*** PASSAGE TO READ ***

Haugaland or Haugalandet is a traditional district situated on the western coast of Norway. Haugaland is one of the 15 traditional districts located within the Vestlandet region.

Geographically, Haugaland is a peninsula between Bømlafjorden in Vestland county and Boknafjorden in the northern part of Rogaland county, Nord-Rogaland. It is bordered to the east of the isthmus between Ølensfjorden and Sandeidfjorden in Vindafjord municipality. It is limited by Hardangerfjorden to the north, Boknafjorden to the south, and the district of Hardanger which is located further inland.

Administratively, the region of Haugaland spans slightly more than the geographic peninsula.  It includes the municipality of Sveio in Vestland county and the municipalities of Haugesund, Karmøy, Utsira, Tysvær, Bokn, and Vindafjord in Rogaland.  The municipality of Etne (in Vestland) is considered part of Haugaland too.  The regional centre of Haugaland is the city of Haugesund. Other towns in Haugaland include Kopervik, Skudeneshavn, and Åkrehamn. As of 2015, there were 99,293 inhabitants within Haugaland.

Etymology
The name Haugaland was created in 1852 by poet and creator of Nynorsk, Ivar Aasen. His first use of the name was in his poem "Haraldshaugen". Haugaland is named after the center of the district, Haugesund.

Administration

Haugaland Council
Haugaland Council (Haugalandrådet) is the consultative body for the municipalities that make up Haugaland. Council members are the mayors and councilors. Haugaland Council contributes to the cooperation between the member municipalities, and safeguard the region's interests in relation to neighboring regions, county and national bodies.

Haugaland museums
Haugaland museums (Haugalandmuseene) is the regional museum for the area of Rogaland County north of Boknafjorden.   Haugalandmuseene was founded in 2005. Haugalandmuseene has a decentralized structure, with administration located at Karmsund folk museum. Haugalandmuseene has locations in Haugesund, Tysvær, Vindafjord, Bokn, and Utsira.  The regional museum has the responsibility of organizing joint actions with the museums and the municipalities.

***

● **BRIEF**
Answer these questions using the Haugaland text:
(a) Who created the name Haugaland, and in what year?
(b) Which city is the regional center of Haugaland?
(c) In what year was Haugalandmuseene founded?
The lines after this text were taken from a separate source.

*** STORED DATA ***

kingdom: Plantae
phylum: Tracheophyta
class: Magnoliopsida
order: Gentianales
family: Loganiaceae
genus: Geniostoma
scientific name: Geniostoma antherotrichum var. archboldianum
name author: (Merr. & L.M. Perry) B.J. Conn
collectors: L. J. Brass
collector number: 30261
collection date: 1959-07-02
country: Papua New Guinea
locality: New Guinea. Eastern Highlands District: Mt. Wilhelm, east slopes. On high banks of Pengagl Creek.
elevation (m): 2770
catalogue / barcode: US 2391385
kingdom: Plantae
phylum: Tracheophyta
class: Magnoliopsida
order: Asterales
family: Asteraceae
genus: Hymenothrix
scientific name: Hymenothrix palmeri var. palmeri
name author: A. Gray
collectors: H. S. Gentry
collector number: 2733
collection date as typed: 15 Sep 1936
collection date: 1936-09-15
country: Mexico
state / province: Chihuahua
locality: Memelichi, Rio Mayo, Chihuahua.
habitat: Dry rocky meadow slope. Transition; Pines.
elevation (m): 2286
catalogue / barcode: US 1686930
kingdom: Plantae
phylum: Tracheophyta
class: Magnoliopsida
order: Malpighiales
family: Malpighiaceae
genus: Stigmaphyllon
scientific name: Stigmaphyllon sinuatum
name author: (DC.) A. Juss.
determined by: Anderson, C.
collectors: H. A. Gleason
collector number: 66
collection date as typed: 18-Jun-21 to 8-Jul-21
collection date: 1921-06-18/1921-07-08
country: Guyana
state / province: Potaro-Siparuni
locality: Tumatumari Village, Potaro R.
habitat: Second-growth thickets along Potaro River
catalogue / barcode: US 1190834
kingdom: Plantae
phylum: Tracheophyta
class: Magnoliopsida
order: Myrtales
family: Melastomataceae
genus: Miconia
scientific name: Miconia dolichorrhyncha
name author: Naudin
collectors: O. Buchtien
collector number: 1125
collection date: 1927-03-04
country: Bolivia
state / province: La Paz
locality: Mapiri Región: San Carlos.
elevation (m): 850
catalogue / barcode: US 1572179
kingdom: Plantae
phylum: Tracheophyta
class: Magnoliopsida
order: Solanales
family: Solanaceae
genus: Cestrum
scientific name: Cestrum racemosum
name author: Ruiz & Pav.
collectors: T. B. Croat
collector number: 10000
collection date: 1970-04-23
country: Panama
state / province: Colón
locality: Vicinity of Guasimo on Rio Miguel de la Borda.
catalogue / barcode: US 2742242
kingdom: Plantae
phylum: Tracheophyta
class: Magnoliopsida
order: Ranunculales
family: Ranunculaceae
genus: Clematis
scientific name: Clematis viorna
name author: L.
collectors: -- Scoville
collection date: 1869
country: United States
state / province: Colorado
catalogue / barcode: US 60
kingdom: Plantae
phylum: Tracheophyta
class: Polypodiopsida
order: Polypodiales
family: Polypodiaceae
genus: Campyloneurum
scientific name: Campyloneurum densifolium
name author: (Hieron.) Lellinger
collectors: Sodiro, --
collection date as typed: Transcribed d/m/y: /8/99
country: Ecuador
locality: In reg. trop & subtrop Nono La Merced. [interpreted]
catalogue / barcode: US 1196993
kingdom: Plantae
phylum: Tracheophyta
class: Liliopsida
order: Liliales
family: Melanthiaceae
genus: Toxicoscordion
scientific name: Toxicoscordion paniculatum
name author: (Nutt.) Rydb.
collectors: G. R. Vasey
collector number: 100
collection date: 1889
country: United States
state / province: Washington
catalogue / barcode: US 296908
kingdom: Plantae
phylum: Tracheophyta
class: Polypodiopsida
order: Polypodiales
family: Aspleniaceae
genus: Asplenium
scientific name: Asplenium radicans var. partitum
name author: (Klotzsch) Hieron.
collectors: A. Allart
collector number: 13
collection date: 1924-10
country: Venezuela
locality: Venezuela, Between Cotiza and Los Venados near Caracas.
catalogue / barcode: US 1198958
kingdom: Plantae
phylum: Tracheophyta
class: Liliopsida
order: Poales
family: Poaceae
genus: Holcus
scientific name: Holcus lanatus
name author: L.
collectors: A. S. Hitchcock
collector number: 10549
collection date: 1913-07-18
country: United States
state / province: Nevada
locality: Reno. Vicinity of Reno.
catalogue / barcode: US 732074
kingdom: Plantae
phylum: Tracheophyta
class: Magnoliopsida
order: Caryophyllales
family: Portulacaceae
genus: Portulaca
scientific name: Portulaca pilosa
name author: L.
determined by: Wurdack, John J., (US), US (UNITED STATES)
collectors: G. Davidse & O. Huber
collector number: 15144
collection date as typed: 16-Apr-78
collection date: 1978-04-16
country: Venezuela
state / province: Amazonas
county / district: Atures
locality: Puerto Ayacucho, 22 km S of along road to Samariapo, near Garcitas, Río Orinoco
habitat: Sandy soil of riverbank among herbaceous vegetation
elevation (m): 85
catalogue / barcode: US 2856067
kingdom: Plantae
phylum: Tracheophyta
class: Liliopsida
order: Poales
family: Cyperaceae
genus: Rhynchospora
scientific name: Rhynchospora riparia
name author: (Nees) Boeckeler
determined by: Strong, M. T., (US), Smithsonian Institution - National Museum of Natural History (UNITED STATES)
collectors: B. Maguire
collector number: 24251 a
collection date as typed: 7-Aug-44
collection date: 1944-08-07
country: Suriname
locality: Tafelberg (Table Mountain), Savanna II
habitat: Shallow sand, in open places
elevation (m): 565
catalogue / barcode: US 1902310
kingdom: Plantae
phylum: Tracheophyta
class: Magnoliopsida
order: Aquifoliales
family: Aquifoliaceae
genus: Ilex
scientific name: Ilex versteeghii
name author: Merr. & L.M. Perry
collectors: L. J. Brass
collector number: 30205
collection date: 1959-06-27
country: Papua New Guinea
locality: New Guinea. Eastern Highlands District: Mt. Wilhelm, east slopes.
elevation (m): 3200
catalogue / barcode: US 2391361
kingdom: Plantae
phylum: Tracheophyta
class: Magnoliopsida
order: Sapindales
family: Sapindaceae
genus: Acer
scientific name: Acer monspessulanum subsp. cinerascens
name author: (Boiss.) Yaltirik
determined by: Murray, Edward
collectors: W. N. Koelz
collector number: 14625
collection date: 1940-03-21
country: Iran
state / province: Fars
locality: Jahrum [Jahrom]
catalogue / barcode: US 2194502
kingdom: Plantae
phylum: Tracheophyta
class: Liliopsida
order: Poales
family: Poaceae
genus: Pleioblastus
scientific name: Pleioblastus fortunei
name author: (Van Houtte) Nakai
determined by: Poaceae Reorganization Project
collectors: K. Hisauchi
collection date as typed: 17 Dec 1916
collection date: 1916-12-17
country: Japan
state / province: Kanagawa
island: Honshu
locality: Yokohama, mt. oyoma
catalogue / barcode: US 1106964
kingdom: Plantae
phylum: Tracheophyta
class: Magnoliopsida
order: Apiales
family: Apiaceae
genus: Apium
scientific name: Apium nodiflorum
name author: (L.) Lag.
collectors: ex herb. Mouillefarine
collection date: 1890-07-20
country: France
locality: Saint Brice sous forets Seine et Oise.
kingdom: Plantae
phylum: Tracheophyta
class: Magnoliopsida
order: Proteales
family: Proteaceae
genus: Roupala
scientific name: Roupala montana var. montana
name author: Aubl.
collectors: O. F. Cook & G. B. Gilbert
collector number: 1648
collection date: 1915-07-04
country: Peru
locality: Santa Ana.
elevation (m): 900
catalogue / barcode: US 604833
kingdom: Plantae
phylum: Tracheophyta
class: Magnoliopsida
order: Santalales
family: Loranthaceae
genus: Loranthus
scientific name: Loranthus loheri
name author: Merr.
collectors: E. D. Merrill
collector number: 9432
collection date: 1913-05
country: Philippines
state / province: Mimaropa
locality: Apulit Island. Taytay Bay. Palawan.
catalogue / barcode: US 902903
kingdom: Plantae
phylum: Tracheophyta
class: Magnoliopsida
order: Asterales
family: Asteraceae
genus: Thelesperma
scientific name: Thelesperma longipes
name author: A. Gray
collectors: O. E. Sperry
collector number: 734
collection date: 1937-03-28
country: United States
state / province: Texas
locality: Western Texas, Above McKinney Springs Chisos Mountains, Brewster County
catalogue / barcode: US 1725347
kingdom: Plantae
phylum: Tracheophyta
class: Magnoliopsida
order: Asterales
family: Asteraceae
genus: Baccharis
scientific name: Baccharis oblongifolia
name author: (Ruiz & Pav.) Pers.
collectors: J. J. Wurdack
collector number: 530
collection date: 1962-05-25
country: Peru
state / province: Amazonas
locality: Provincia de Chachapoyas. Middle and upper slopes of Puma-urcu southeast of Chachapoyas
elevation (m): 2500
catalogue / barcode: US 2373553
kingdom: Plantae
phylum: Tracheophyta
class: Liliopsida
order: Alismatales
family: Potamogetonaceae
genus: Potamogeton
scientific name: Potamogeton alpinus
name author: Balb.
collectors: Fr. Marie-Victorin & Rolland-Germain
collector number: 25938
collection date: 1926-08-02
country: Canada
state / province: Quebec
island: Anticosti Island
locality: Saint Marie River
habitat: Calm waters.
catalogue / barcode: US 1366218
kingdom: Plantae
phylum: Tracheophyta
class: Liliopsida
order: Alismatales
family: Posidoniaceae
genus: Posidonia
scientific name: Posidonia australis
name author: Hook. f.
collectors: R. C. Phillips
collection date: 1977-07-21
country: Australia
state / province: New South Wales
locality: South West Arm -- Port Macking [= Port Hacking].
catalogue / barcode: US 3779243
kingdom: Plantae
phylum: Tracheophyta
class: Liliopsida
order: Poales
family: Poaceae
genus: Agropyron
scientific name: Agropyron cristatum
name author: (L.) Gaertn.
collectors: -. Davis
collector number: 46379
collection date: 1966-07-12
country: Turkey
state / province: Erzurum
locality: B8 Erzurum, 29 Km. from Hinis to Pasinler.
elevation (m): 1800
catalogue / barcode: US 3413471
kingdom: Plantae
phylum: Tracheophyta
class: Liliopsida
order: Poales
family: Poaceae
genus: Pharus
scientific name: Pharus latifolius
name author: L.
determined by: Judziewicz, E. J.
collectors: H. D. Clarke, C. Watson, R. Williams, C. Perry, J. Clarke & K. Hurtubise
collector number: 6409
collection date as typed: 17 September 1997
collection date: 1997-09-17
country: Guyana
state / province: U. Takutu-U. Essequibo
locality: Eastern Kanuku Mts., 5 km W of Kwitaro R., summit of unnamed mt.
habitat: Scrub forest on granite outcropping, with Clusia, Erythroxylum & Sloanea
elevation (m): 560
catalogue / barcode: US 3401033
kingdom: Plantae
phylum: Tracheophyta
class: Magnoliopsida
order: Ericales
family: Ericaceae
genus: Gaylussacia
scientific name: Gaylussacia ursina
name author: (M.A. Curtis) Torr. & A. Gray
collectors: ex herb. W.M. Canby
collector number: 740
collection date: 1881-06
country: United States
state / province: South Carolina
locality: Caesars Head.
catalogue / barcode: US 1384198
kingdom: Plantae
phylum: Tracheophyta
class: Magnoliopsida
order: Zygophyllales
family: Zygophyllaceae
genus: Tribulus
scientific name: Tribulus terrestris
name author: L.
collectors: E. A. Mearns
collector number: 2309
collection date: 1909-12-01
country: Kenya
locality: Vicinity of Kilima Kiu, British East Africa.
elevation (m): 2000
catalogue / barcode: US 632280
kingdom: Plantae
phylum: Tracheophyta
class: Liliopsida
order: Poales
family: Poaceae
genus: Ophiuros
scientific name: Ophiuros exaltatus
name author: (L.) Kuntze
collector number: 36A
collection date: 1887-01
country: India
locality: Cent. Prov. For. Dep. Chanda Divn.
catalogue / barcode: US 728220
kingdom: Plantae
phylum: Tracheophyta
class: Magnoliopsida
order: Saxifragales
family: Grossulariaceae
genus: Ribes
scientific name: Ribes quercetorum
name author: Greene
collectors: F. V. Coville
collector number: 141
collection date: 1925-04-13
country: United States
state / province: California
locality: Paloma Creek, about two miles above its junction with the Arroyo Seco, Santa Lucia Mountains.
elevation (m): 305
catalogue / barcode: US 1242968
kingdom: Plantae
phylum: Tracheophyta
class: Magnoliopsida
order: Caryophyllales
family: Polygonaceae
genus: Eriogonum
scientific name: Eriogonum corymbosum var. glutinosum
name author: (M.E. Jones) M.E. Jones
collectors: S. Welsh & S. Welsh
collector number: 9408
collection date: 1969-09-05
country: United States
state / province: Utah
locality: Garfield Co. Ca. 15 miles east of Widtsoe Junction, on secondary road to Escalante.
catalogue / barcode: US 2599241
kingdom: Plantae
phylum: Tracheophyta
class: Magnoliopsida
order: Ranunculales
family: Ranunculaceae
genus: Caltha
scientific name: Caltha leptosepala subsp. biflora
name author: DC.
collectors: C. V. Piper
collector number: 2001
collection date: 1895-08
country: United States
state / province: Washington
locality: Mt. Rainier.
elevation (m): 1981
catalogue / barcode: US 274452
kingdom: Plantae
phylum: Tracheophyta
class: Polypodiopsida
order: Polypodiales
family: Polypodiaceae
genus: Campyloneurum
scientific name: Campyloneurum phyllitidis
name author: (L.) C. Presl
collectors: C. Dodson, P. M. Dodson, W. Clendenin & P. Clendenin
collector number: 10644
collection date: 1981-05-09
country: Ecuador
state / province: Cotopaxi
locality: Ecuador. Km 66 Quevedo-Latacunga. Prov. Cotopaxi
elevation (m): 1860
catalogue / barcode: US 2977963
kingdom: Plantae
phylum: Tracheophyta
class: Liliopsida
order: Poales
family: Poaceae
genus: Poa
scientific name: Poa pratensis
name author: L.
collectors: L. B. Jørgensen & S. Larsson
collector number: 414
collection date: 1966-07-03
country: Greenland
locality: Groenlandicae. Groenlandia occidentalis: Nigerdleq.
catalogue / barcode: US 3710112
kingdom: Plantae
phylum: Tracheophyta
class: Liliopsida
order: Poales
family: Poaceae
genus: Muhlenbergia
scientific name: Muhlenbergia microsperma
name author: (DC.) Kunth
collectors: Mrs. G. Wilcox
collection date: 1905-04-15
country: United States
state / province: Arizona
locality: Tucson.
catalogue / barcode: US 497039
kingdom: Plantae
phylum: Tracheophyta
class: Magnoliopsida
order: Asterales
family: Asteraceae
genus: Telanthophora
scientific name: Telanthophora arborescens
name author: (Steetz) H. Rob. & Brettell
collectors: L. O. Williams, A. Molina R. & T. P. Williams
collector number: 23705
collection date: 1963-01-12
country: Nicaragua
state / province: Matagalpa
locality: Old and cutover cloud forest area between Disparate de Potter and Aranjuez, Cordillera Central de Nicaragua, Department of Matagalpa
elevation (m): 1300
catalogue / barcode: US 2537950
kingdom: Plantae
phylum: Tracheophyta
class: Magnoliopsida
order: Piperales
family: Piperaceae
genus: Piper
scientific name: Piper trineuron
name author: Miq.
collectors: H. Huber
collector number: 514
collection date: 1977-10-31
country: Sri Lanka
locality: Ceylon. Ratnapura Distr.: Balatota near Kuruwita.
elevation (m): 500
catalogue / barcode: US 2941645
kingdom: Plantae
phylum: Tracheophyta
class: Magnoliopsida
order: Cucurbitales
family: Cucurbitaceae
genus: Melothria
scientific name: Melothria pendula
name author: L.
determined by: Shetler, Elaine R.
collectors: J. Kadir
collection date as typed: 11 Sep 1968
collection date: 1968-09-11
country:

***

● **SOLVED PROBLEM**
(a) Ivar Aasen, in 1852.
(b) Haugesund.
(c) 2005.